SQLite could even be faster if it just accepted some basic "get row by index" and "put row by index" commands that do not try to parse, optimize or outsmart anything. The problem with "modern" databases is that they are either "SQL" or "NoSQL". That's awful. Some programs speak SQL (because of compatibility, because it is a reporting program or just because the programmer does not know anything else) and some programs are better off with direct row management. That does not mean that the data should not be accessible by both programs. I really wish that the regular SQL databases would develop ISAM-style access methods. Programming would be a hell of a lot easier then, and the programs themselves would speed up significantly was well.
This is no idle remark. I worked a lot with MS-Access and most rants about it being slow comes from the fact that most programmers treat the file-system database as a server.

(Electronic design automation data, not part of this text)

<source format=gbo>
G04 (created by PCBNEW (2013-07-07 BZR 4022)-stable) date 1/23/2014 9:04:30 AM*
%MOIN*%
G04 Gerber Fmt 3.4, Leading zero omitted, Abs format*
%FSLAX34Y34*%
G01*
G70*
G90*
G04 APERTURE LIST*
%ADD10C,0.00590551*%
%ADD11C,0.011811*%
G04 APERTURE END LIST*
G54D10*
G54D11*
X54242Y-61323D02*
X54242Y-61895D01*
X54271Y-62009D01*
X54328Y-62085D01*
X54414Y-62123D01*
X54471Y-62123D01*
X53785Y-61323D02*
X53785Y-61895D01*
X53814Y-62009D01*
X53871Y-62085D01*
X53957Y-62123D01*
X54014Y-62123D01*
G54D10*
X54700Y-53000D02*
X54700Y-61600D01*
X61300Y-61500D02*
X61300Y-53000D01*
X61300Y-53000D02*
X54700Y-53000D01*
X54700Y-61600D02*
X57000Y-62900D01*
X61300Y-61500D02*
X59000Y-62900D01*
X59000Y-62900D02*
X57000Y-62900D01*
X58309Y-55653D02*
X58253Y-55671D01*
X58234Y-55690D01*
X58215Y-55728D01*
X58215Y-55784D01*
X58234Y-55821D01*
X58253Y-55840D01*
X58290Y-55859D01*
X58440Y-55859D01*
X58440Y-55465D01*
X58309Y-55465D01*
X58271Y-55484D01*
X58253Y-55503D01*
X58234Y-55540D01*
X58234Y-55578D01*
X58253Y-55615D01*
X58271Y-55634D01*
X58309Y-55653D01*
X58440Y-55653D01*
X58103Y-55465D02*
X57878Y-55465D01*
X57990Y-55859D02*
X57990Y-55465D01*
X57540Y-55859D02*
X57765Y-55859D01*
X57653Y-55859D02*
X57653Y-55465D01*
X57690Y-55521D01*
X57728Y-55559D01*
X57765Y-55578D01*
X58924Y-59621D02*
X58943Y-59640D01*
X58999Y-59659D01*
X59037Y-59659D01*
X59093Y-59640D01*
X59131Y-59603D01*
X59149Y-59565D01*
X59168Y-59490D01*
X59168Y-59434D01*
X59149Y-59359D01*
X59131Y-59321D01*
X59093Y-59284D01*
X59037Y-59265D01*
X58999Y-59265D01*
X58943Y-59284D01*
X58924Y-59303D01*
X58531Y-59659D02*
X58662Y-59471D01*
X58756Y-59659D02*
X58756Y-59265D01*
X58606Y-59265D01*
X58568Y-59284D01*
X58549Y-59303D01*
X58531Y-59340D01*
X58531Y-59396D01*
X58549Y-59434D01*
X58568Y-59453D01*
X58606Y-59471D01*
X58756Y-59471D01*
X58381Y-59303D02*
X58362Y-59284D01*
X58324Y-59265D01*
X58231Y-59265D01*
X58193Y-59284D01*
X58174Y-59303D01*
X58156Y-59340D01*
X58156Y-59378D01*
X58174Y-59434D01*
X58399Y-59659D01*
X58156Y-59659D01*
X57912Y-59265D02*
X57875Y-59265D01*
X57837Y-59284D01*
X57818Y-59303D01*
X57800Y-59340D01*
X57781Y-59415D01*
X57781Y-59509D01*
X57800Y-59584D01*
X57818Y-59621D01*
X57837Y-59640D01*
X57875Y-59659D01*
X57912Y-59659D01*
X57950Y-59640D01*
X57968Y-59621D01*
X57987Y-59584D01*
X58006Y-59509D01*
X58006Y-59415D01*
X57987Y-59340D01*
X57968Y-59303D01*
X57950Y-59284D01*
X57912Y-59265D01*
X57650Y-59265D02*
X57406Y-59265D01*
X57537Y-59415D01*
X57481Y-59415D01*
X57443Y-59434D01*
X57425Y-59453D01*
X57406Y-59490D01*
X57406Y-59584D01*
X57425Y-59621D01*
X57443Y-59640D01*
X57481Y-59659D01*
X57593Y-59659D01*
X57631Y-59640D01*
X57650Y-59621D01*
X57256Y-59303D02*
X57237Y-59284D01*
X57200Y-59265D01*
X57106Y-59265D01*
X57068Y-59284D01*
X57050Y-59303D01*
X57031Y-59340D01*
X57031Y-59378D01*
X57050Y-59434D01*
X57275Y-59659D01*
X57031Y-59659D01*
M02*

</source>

So it must emulate itself as a server and do a lot of household parsing and does not even have a physical server to relieve its load.
But if you know how to program a file-system database with ISAM-style methods, MS-Access is by far the fastest database I ever encountered. No Joke. Really. It can be fast because there is no need to do all these household jobs to just dig up a row.

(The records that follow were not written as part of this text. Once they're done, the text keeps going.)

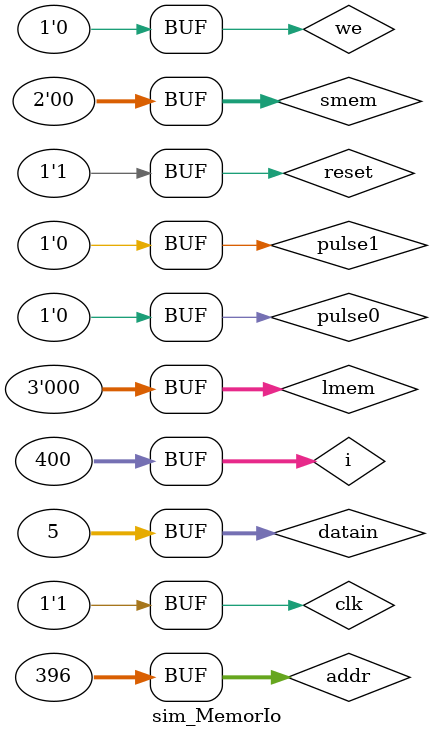
<source format=v>
`timescale 1ns / 1ps


module sim_MemorIo(

    );
reg we;
reg [1:0] smem;
reg [2:0] lmem;
reg [31:0] addr;
reg [31:0] datain;
reg clk;
reg reset;
wire [31:0] dataout;

reg pulse0;
reg pulse1;
wire cnt0;
wire cnt1;
wire pwm;


MemorIo uut1(we,smem,lmem,addr,datain,clk,dataout,reset,
            pulse0,pulse1,cnt0,cnt1,pwm
            );   
reg [31:0] i;
    always 
begin//ÉÏÉýÑØÖ®Ç°Òª×¼±¸ºÃÊý¾ÝºÍ¿ØÖÆÏß
    i=0;
    clk=0;
    we=0;
    smem=2'b00;
    lmem=3'b000;
    addr=32'hfffffc30;//pwm µØÖ·ÊÇ0xFFFFFC30
    datain=32'h12345678;
    pulse0=0;
    pulse1=0;
    reset=1;
    #5;
    reset=0;
    #5;
    reset=1;
    #5;
    
    //write addr 0 data
    clk=0;  
    we=1;
    addr=32'hfffffc30;
    datain=32'd12;//Ð´×î´óÖµ12
    #5;
    clk=1;
    #5;
    
    
    clk=0;
    we=1;
    addr=32'hfffffc32;
    datain=32'd4;//Ð´±È½Ï¼Ä´æÆ÷Î»4
    #5;
    clk=1;
    #5;
    
    clk=0;
    we=1;
    addr=32'hfffffc34;
    datain=32'd1;//Ð´Ê¹ÄÜ¼Ä´æÆ÷
    #5;
    clk=1;
    #5;
    
    //ÏÂÃæ¿ªÊ¼Ð´¶¨Ê±Æ÷
    clk=0;
    we=1;
    addr=32'hfffffc20;
    datain=32'd2;//¶¨Ê±Æ÷0 ·½Ê½¼Ä´æÆ÷ Ñ­»·¶¨Ê±
    #5;
    clk=1;
    #5;
    
    clk=0;
    we=1;
    addr=32'hfffffc24;
    datain=32'd5;//¶¨Ê±Æ÷0 ³õÖµ¼Ä´æÆ÷ ³õÖµÎª5
    #5;
    clk=1;
    #5;
    
    //read addr 0 data 
    clk=0;
    we=0;
    addr=32'h0;
    #5;
    clk=1;
    #5;
    
    
    
    for(i=0;i<100*4;i=i+4)
    begin
        addr=i;
        clk = 0;
        #5;
        clk = 1;
        #5;
    end
    
    #500;
    
    end
    
endmodule


/*
begin//ÉÏÉýÑØÖ®Ç°Òª×¼±¸ºÃÊý¾ÝºÍ¿ØÖÆÏß
    i=0;
    clk=0;
    we=0;
    smem=2'b00;
    lmem=3'b000;
    addr=32'hfffffc30;//pwm µØÖ·ÊÇ0xFFFFFC30
    datain=32'h12345678;
    pulse0=0;
    pulse1=0;
    reset=1;
    #5;
    reset=0;
    #5;
    reset=1;
    #5;
    
    //write addr 0 data
    clk=0;  
    we=1;
    addr=32'hfffffc30;
    datain=32'd12;//Ð´×î´óÖµ12
    #5;
    clk=1;
    #5;
    
    
    clk=0;
    we=1;
    addr=32'hfffffc32;
    datain=32'd4;//Ð´±È½Ï¼Ä´æÆ÷Î»4
    #5;
    clk=1;
    #5;
    
    clk=0;
    we=1;
    addr=32'hfffffc34;
    datain=32'd1;//Ð´Ê¹ÄÜ¼Ä´æÆ÷
    #5;
    clk=1;
    #5;
    
    //read addr 0 data 
    clk=0;
    we=0;
    addr=32'h0;
    #5;
    clk=1;
    #5;
    
    for(i=0;i<100*4;i=i+4)
    begin
        addr=i;
        clk = 0;
        #5;
        clk = 1;
        #5;
    end
    
    #500;
    end
*/
</source>
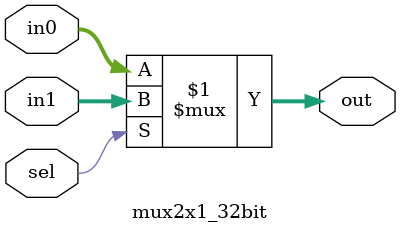
<source format=v>
module mux2x1_32bit(
    input [31:0]in1,   
    input [31:0]in0,   
    input sel,          
    output [31:0]out      
);

    assign out= sel? in1:in0;  

endmodule

</source>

Nae king! Nae laird! Nae yurrupiean pressedent! We willna be fooled again!
I work on a very large db2 system. Enterprise systems cost money because they work. There still seems to be this ignorant self absorbed counter culture which believes big iron and similar (anything about look what I can build in my basement) isn't cool so it cannot work.

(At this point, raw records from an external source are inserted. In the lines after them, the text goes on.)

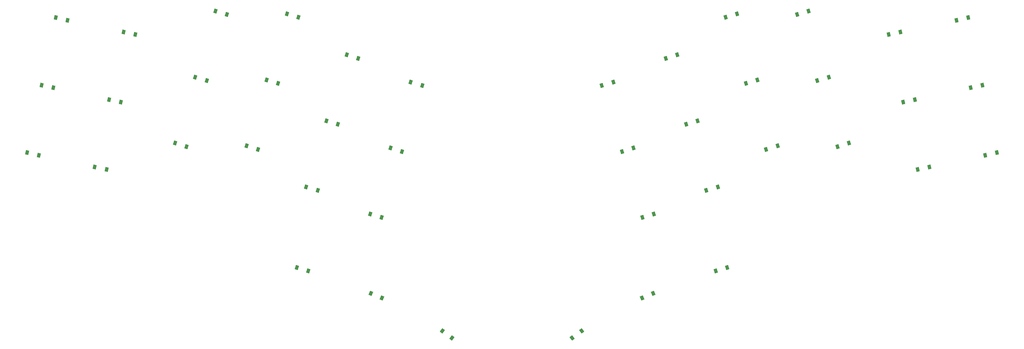
<source format=gbr>
%TF.GenerationSoftware,KiCad,Pcbnew,8.0.6*%
%TF.CreationDate,2025-05-16T17:03:22+02:00*%
%TF.ProjectId,main,6d61696e-2e6b-4696-9361-645f70636258,v1.0.0*%
%TF.SameCoordinates,Original*%
%TF.FileFunction,Paste,Bot*%
%TF.FilePolarity,Positive*%
%FSLAX46Y46*%
G04 Gerber Fmt 4.6, Leading zero omitted, Abs format (unit mm)*
G04 Created by KiCad (PCBNEW 8.0.6) date 2025-05-16 17:03:22*
%MOMM*%
%LPD*%
G01*
G04 APERTURE LIST*
G04 Aperture macros list*
%AMRotRect*
0 Rectangle, with rotation*
0 The origin of the aperture is its center*
0 $1 length*
0 $2 width*
0 $3 Rotation angle, in degrees counterclockwise*
0 Add horizontal line*
21,1,$1,$2,0,0,$3*%
G04 Aperture macros list end*
%ADD10RotRect,0.900000X1.200000X343.000000*%
%ADD11RotRect,0.900000X1.200000X12.000000*%
%ADD12RotRect,0.900000X1.200000X17.000000*%
%ADD13RotRect,0.900000X1.200000X348.000000*%
%ADD14RotRect,0.900000X1.200000X22.000000*%
%ADD15RotRect,0.900000X1.200000X37.000000*%
%ADD16RotRect,0.900000X1.200000X323.000000*%
%ADD17RotRect,0.900000X1.200000X338.000000*%
G04 APERTURE END LIST*
D10*
%TO.C,D16*%
X151366918Y-149595896D03*
X154522724Y-150560722D03*
%TD*%
D11*
%TO.C,D22*%
X320263115Y-133405068D03*
X323491003Y-132718960D03*
%TD*%
%TO.C,D24*%
X312362471Y-96235460D03*
X315590359Y-95549352D03*
%TD*%
D12*
%TO.C,D38*%
X220526963Y-132390931D03*
X223682769Y-131426105D03*
%TD*%
D10*
%TO.C,D17*%
X156921980Y-131426105D03*
X160077786Y-132390931D03*
%TD*%
D12*
%TO.C,D37*%
X226082025Y-150560722D03*
X229237831Y-149595896D03*
%TD*%
D13*
%TO.C,D1*%
X57113745Y-132718960D03*
X60341633Y-133405068D03*
%TD*%
D10*
%TO.C,D7*%
X97734662Y-130061794D03*
X100890468Y-131026620D03*
%TD*%
%TO.C,D14*%
X139336933Y-123958434D03*
X142492739Y-124923260D03*
%TD*%
D11*
%TO.C,D25*%
X301678311Y-137355391D03*
X304906199Y-136669283D03*
%TD*%
D12*
%TO.C,D35*%
X238112010Y-124923260D03*
X241267816Y-123958434D03*
%TD*%
D10*
%TO.C,D12*%
X128476435Y-94495752D03*
X131632241Y-95460578D03*
%TD*%
%TO.C,D13*%
X133781871Y-142128224D03*
X136937677Y-143093050D03*
%TD*%
D11*
%TO.C,D26*%
X297727989Y-118770586D03*
X300955877Y-118084478D03*
%TD*%
D10*
%TO.C,D8*%
X103289724Y-111892004D03*
X106445530Y-112856830D03*
%TD*%
D11*
%TO.C,D27*%
X293777667Y-100185782D03*
X297005555Y-99499674D03*
%TD*%
D14*
%TO.C,D41*%
X226013835Y-172732572D03*
X229073541Y-171496370D03*
%TD*%
D10*
%TO.C,D10*%
X117366310Y-130835333D03*
X120522116Y-131800159D03*
%TD*%
%TO.C,D19*%
X131174912Y-164336415D03*
X134330718Y-165301241D03*
%TD*%
D12*
%TO.C,D30*%
X268604156Y-94687040D03*
X271759962Y-93722214D03*
%TD*%
D13*
%TO.C,D2*%
X61064067Y-114134156D03*
X64291955Y-114820264D03*
%TD*%
D12*
%TO.C,D33*%
X248972508Y-95460578D03*
X252128314Y-94495752D03*
%TD*%
%TO.C,D40*%
X246274031Y-165301241D03*
X249429837Y-164336415D03*
%TD*%
%TO.C,D31*%
X260082632Y-131800159D03*
X263238438Y-130835333D03*
%TD*%
D15*
%TO.C,D42*%
X206835658Y-183740529D03*
X209471156Y-181754539D03*
%TD*%
D16*
%TO.C,D21*%
X171133592Y-181754539D03*
X173769090Y-183740529D03*
%TD*%
D13*
%TO.C,D6*%
X83599194Y-99499674D03*
X86827082Y-100185782D03*
%TD*%
D10*
%TO.C,D18*%
X162477042Y-113256315D03*
X165632848Y-114221141D03*
%TD*%
D13*
%TO.C,D4*%
X75698550Y-136669283D03*
X78926438Y-137355391D03*
%TD*%
%TO.C,D5*%
X79648872Y-118084478D03*
X82876760Y-118770586D03*
%TD*%
D10*
%TO.C,D15*%
X144891995Y-105788643D03*
X148047801Y-106753469D03*
%TD*%
%TO.C,D11*%
X122921373Y-112665543D03*
X126077179Y-113630369D03*
%TD*%
D12*
%TO.C,D28*%
X279714281Y-131026620D03*
X282870087Y-130061794D03*
%TD*%
%TO.C,D29*%
X274159219Y-112856830D03*
X277315025Y-111892004D03*
%TD*%
D17*
%TO.C,D20*%
X151531207Y-171496370D03*
X154590913Y-172732572D03*
%TD*%
D12*
%TO.C,D36*%
X232556947Y-106753469D03*
X235712753Y-105788643D03*
%TD*%
D10*
%TO.C,D9*%
X108844786Y-93722214D03*
X112000592Y-94687040D03*
%TD*%
D13*
%TO.C,D3*%
X65014390Y-95549352D03*
X68242278Y-96235460D03*
%TD*%
D12*
%TO.C,D32*%
X254527570Y-113630369D03*
X257683376Y-112665543D03*
%TD*%
%TO.C,D39*%
X214971900Y-114221141D03*
X218127706Y-113256315D03*
%TD*%
%TO.C,D34*%
X243667072Y-143093050D03*
X246822878Y-142128224D03*
%TD*%
D11*
%TO.C,D23*%
X316312793Y-114820264D03*
X319540681Y-114134156D03*
%TD*%
M02*

</source>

Between radix, sparse, derived, encoded vector indexes I can pretty much serve up anything my partners want, whether they are native or foreign db2 ,jdbc or odbc connected. With the tools I have at my disposal I can analyze statements presented by developers to insure I have the access paths needed for their work and guide them to better data retrieval. I can tell if their choices result in full table scans, index probes, hash tables, rrn tables, etc. If I need support its a phone call away.
I do not care who my client is, data is my job. As such I need tools which are so reliable that only concerns I have are, just what is my customer doing and how can I make their request better. When they query 5tb tables and don't even notice a delay I think I am doing just fine.
* Winners compare their achievements to their goals, losers compare theirs to that of others.
SQL databases if designed properly DO handle enourmous datasets. the problem starts when you have wits designing the database and then managers attempting to use the DB for purposes it wasn't meant for.
If you mod me down, I will become more powerful than you can imagine....
Right. Don't forget PostgreSQL too. Really, the problem here is MySQL. Hell, look at the "tips and tricks" comments for this story: they all deal with ways to work around deficiencies in MySQL (and old versions of MySQL at that.)
The guy who recommends using the first two characters of the MD5 hash to select a table is particularly hilarious. Doesn't he realize that's what a database index already does, and that databases (even MySQL) will do that for him?
NO offense, but you probably have no idea what you are talking about. MS-SQL is a relatively solid product. SQL Server 2000 and SQL Server 2005 are pretty stable and can easily handle rather large data sets (in the TB). Of all the Microsoft Products, personally Visual Studio and SQL Server are my favorites. I like PostgreSQL as well, so I'm not strictly a Microsoft Fan. But an awful lot of companies are realizing that MS SQL can manage their data much cheaper than Oracle can. Of course PostgreSQL can do it even cheaper...but many companies like to pay $$ to sleep better at night.